Let p be a permutation of some m-element set. Suppose p can be expressed as the product of c(p) disjoint cycles. If, for some integer n (at least m) we sum sgn(p)n^c(p) over all of the permutations of the m-element set, we get (n choose m)*m!. Prove this -- if you look at it a bit, it seems pretty intuitive, but writing it clearly is tricky.

Originally posted by royalchicken
Let p be a permutation of some m-element set. Suppose p can be expressed as the product of c(p) disjoint cycles. If, for some integer n (at least m) we sum sgn(p)n^c(p) over all of the permutations of the m-element set, we get (n choose m)*m!. Prove this -- if you look at it a bit, it seems pretty intuitive, but writing it clearly is tricky.

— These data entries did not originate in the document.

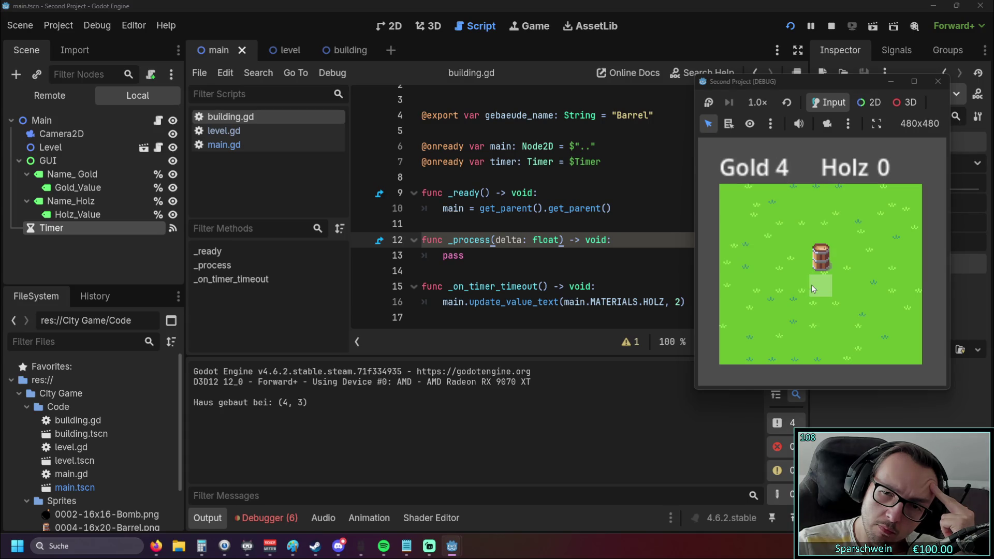
pyautogui.click(938, 80)
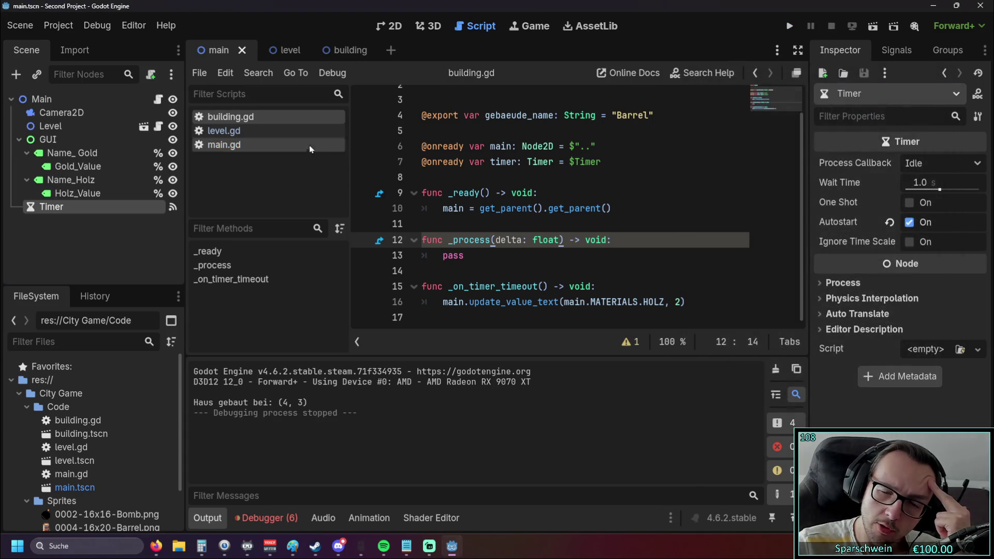
pyautogui.click(617, 257)
pyautogui.moveTo(607, 162); pyautogui.dragTo(378, 164)
pyautogui.press('BackSpace')
pyautogui.press('BackSpace')
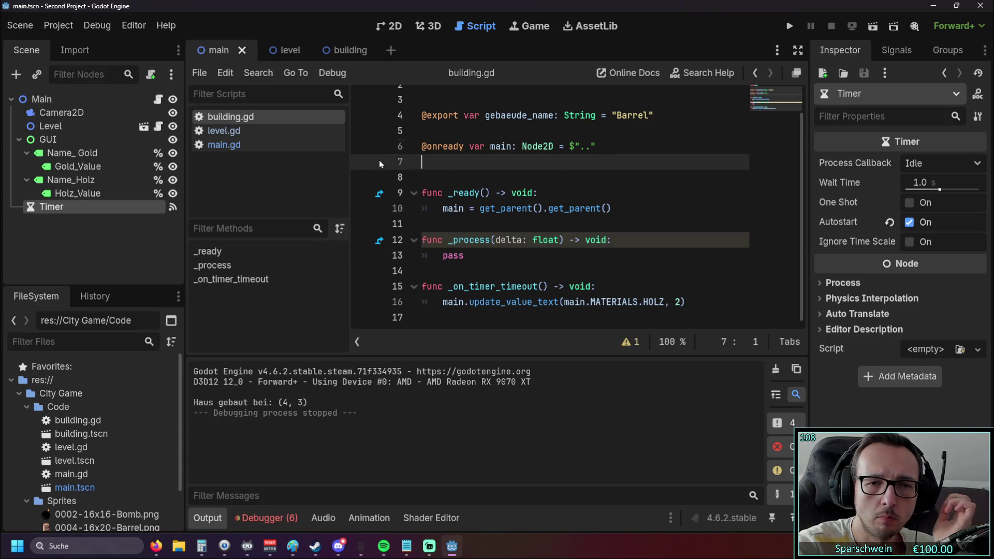
pyautogui.click(449, 271)
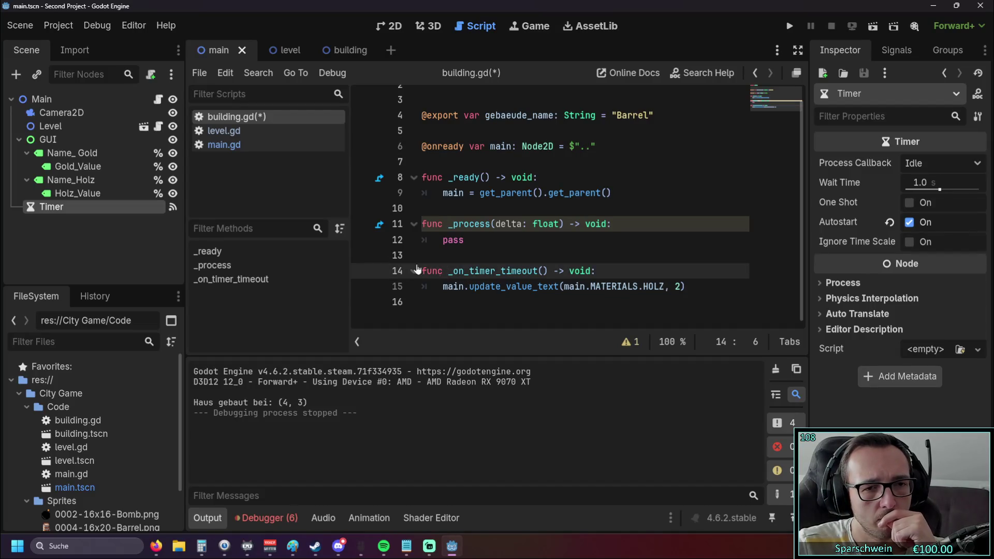
# - Browse the Timer node's context menu, the Editor menu and level.gd, returning to building.gd
pyautogui.rightClick(52, 207)
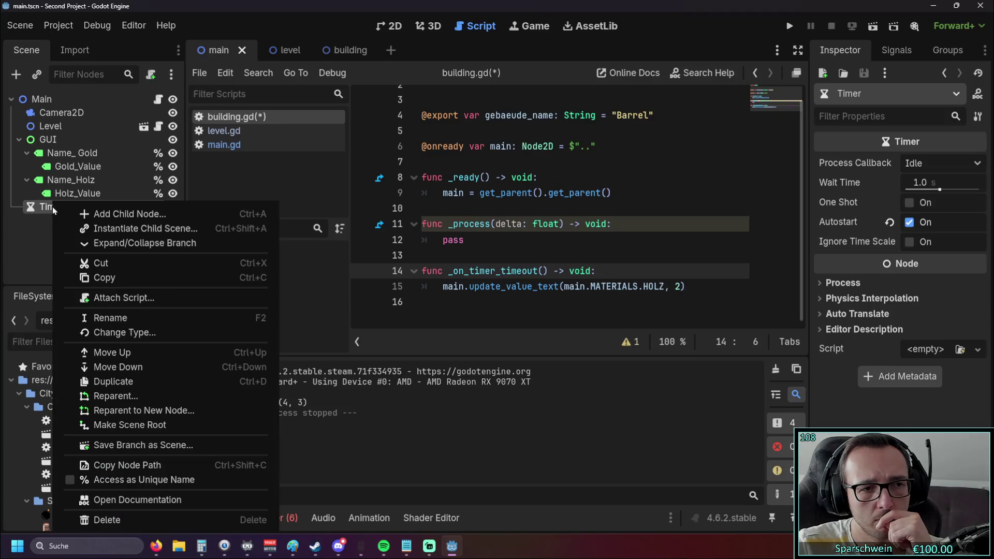
pyautogui.press('Escape')
pyautogui.click(142, 30)
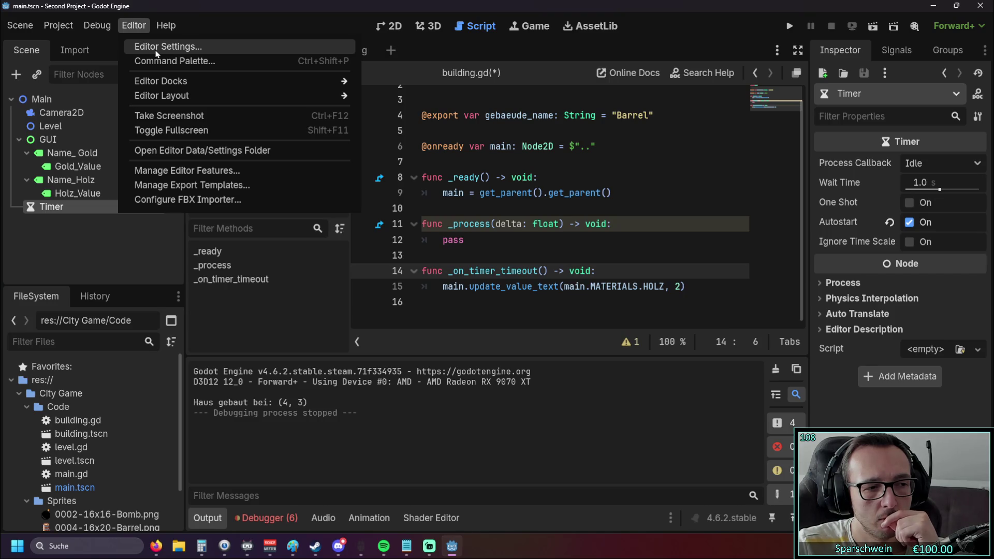
pyautogui.click(489, 57)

I didnt understand what you said.

Originally posted by royalchicken
[b If you look at it a bit, it seems pretty intuitive, but writing it clearly is tricky.[/b]

Yeah, I mean, I solved this pathetically easy problem, but I mean...writing it is just too hard for me.....Or was it reading it.....

After 3 years of colloege algebra I understand the question right up until you start talking about sgn. WTF is that. I think you might want to ask your lecturer this.

Originally posted by Virak
After 3 years of colloege algebra I understand the question right up until you start talking about sgn. WTF is that. I think you might want to ask your lecturer this.

It's the signature of the permutation; I'm not asking for help with coursework; this is not a coursework problem. I've proved it, but given that it's something I thought of and not something someone told me, my proof could be erroneous and it may not be true at all. I'll look at my argument again, although I'm fairly sure it's legit.